Blijkens de mededeling van de Directeur van Uw kabinet van 15 december 2020, nr. 2020002595,
machtigde Uwe Majesteit de Afdeling advisering van de Raad van State haar advies inzake
het bovenvermelde voorstel van wet rechtstreeks aan mij te doen toekomen. Dit advies,
gedateerd 10 februari 2021, nr. W18.20.0488/IV, bied ik U hierbij aan.
Bij Kabinetsmissive van 15 december 2020, no. 2020002595, heeft Uwe Majesteit, op
voordracht van de Minister van Economische Zaken en Klimaat, bij de Afdeling advisering
van de Raad van State ter overweging aanhangig gemaakt het voorstel van wet houdende
regels omtrent garanties van oorsprong voor energie uit hernieuwbare bronnen (Wet
implementatie EU-richtlijn hernieuwbare energie en garanties van oorsprong), met memorie
van toelichting.
De Afdeling advisering van de Raad van State heeft geen opmerkingen bij het voorstel
en adviseert het voorstel bij de Tweede Kamer der Staten-Generaal in te dienen.

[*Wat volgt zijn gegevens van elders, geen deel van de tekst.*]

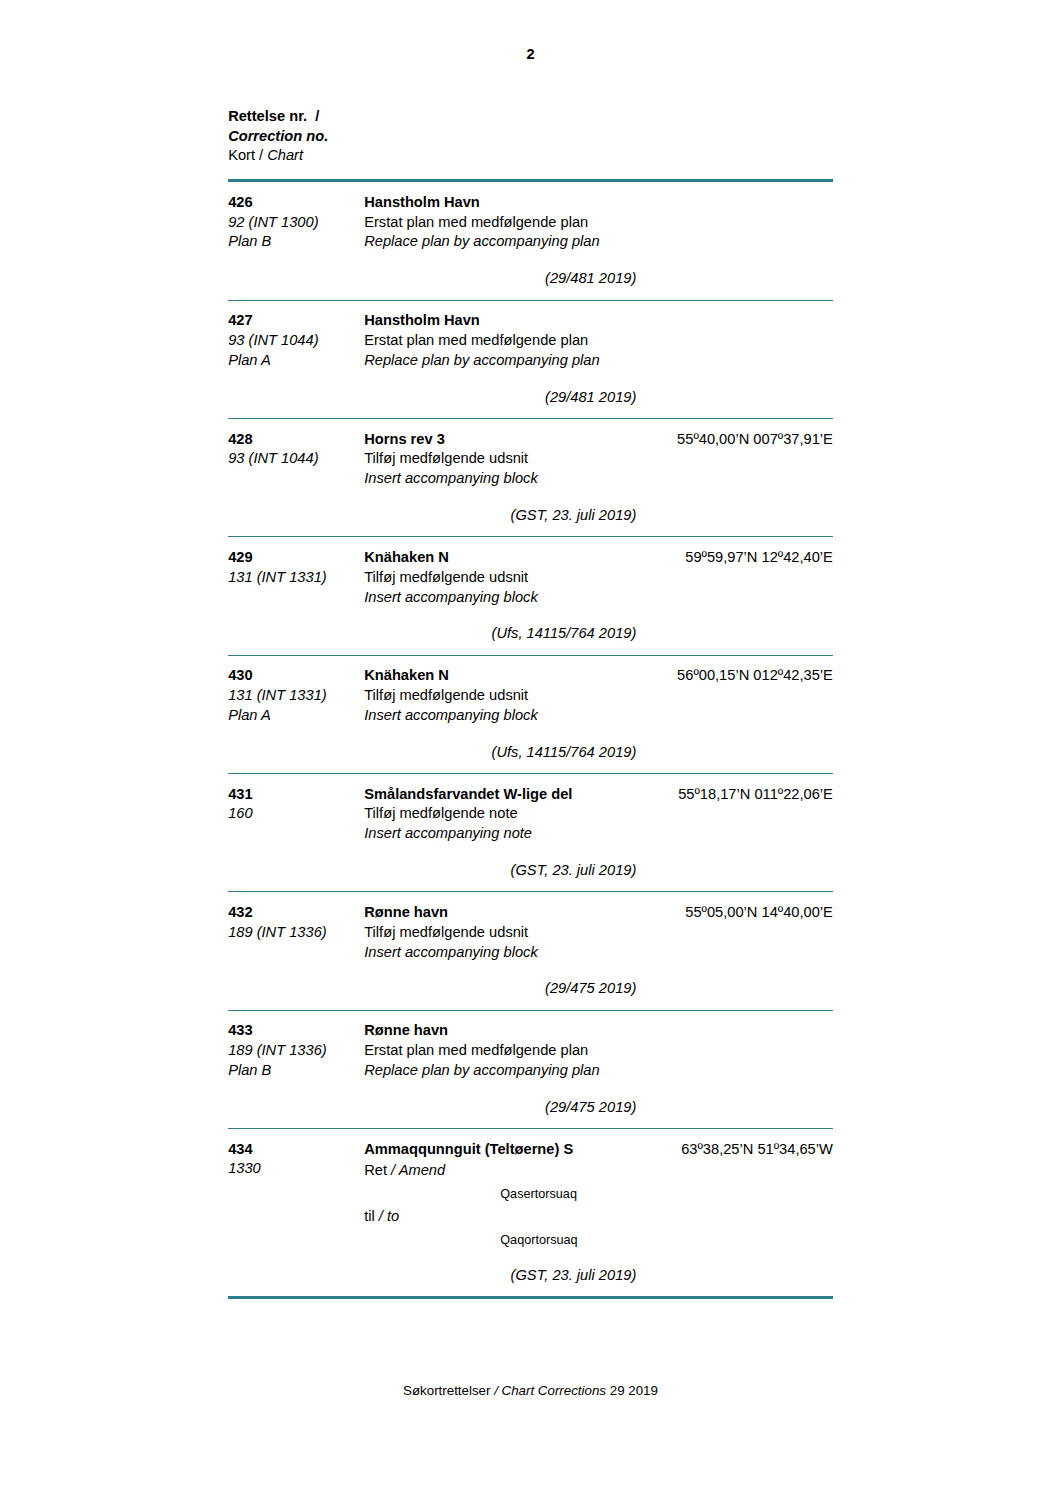2
| Rettelse nr. / Correction no. Kort / Chart |
| --- |
| 426 92 (INT 1300) Plan B | Hanstholm Havn Erstat plan med medfølgende plan Replace plan by accompanying plan (29/481 2019) | |
| 427 93 (INT 1044) Plan A | Hanstholm Havn Erstat plan med medfølgende plan Replace plan by accompanying plan (29/481 2019) | |
| 428 93 (INT 1044) | Horns rev 3 Tilføj medfølgende udsnit Insert accompanying block (GST, 23. juli 2019) | 55º40,00’N 007º37,91’E |
| 429 131 (INT 1331) | Knähaken N Tilføj medfølgende udsnit Insert accompanying block (Ufs, 14115/764 2019) | 59º59,97’N 12º42,40’E |
| 430 131 (INT 1331) Plan A | Knähaken N Tilføj medfølgende udsnit Insert accompanying block (Ufs, 14115/764 2019) | 56º00,15’N 012º42,35’E |
| 431 160 | Smålandsfarvandet W-lige del Tilføj medfølgende note Insert accompanying note (GST, 23. juli 2019) | 55º18,17’N 011º22,06’E |
| 432 189 (INT 1336) | Rønne havn Tilføj medfølgende udsnit Insert accompanying block (29/475 2019) | 55º05,00’N 14º40,00’E |
| 433 189 (INT 1336) Plan B | Rønne havn Erstat plan med medfølgende plan Replace plan by accompanying plan (29/475 2019) | |
| 434 1330 | Ammaqqunnguit (Teltøerne) S Ret / Amend Qasertorsuaq til / to Qaqortorsuaq (GST, 23. juli 2019) | 63º38,25’N 51º34,65’W |
Søkortrettelser / Chart Corrections 29 2019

Gelet op artikel 26, zesde lid jo vijfde lid, van de Wet op de Raad van State, adviseert
de Afdeling dit advies openbaar te maken.
De vice-president van de Raad van State,
Th. C. de Graaf
Het voorstel geeft de Afdeling advisering van de Raad van State geen aanleiding tot
het maken van inhoudelijke opmerkingen.
Na ontvangst van het advies van de Afdeling advisering van de Raad van State zijn
enkele tekstwijzigingen van zeer ondergeschikte aard doorgevoerd in het wetsvoorstel,
de memorie van toelichting en in de transponeringstabel ter actualisering.
Ik moge U verzoeken het hierbij gevoegde voorstel van wet en de gewijzigde memorie
van toelichting aan de Tweede Kamer der Staten-Generaal te zenden.